## SELECTED PASSAGE:
------------

Risk factors for in-hospital mortality after spine surgery: a matched case-control study using a multicenter database

BACKGROUND/CONTEXT

It is yet unclear what preoperative and intraoperative factors affect mortality after spine surgery.

PURPOSE

To identify the preoperative and intraoperative risk factors for in-hospital mortality after spine surgery using a matched case-control study based on a multicenter database.

STUDY DESIGN/SETTING

A retrospective matched case-control study based on a registry of prospectively collected multicenter data.

PATIENT SAMPLE

We identified 25 patients who died in the hospital (the mortality group) from the 26604 patients in the database who underwent spine surgery at our 27 affiliated institutions between 2012 and 2018. An age-, sex-, spinal disease-, and surgical procedure-matched control group of patients (n = 100, 4:1 ratio with the mortality group) was selected from the same database.

OUTCOME MEASURES

Data relating to comorbidities, preoperative blood tests, operative factors, and perioperative complications.

METHODS

We retrospectively reviewed all the medical records of each patient in the two groups to nullify the effects of overt risk factors such as age, sex, diseases, and surgical procedures. Risk factors for in-hospital mortality were initially evaluated by univariate analysis. Then, multivariate logistic regression models were generated to analyze independent risk factors for in-hospital mortality.

------------

## EXERCISE DATA:
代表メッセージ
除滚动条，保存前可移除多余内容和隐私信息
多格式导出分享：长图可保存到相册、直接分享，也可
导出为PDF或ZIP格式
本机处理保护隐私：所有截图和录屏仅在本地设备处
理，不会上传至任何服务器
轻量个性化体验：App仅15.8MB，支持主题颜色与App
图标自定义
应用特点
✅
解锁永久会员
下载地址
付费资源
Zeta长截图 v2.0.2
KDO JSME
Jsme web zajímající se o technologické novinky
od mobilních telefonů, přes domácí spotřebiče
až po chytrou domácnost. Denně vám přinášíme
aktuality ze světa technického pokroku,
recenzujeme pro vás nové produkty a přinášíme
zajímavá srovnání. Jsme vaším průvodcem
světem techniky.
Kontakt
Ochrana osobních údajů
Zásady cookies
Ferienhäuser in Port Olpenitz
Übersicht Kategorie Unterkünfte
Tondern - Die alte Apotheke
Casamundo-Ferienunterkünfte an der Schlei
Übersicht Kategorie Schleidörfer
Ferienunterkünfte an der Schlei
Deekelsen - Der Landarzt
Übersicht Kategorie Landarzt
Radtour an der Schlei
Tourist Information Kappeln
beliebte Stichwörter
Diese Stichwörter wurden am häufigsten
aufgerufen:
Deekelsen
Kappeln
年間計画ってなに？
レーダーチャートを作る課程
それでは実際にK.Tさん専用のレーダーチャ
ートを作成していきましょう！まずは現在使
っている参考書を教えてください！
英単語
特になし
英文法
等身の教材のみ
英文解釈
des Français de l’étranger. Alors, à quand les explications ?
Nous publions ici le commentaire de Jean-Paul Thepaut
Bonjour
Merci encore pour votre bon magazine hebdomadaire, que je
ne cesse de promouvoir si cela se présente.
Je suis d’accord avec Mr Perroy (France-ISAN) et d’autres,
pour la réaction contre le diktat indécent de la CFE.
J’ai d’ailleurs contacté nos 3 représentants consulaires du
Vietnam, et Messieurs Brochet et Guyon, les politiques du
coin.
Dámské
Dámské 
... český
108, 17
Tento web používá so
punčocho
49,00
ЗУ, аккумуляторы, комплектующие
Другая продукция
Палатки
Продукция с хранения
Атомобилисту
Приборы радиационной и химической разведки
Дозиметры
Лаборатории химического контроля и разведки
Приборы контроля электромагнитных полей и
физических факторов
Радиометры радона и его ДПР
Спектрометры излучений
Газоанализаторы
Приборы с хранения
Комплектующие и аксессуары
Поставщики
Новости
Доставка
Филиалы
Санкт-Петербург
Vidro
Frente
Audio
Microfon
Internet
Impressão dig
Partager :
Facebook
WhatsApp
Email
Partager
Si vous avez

------------

## TASKS TO PERFORM:
[A] List the four characteristics on which the control group was matched to the mortality group in the spine surgery abstract.
[B] Answer these questions using the spine surgery abstract:
(i) How many patients in the database underwent spine surgery?
(ii) Between which years were these operations performed?
(iii) What type of models was used to analyze independent risk factors?
[C] Carry on the spine surgery abstract after its final sentence.

## ANSWERS BY ITEM:
[A]
Age
Sex
Spinal disease
Surgical procedure

[B]
(i) 26604 patients
(ii) 2012 and 2018
(iii) Multivariate logistic regression models

[C]
RESULTS

The overall in-hospital mortality rate was 0.09% (25/26604). Mortality was lowest in patients with degenerative cervical (0.04%, 2/5027) or lumbar disease (0.03%, 5/15630). In contrast, mortality was highest in patients with dialysis-related spondyloarthropathy (3.0%, 3/99), patients with infectious spondylodiscitis (1.5%, 6/401), and patients with metastatic spinal tumors (0.9%, 3/334). Multivariate logistic regression analysis revealed that massive intraoperative hemorrhage (> 2 L) (odds ratio [OR], 28.2; 95% confidence interval [CI], 2.27–349), preoperative renal comorbidity (OR, 4.33; 95% CI, 1.38–13.6), and elevated preoperative aspartate aminotransferase levels (OR, 1.51 per 10 units; 95% CI, 1.04–2.20) were risk factors.

CONCLUSIONS

Spine surgery for patients with dialysis-dependency, infectious diseases or metastatic tumors had much more potential of in-hospital mortality compared with those for patients with degenerative diseases. Massive intraoperative hemorrhage and preoperative renal and liver comorbidities were identified as risk factors for in-hospital mortality in patients who underwent spine surgery.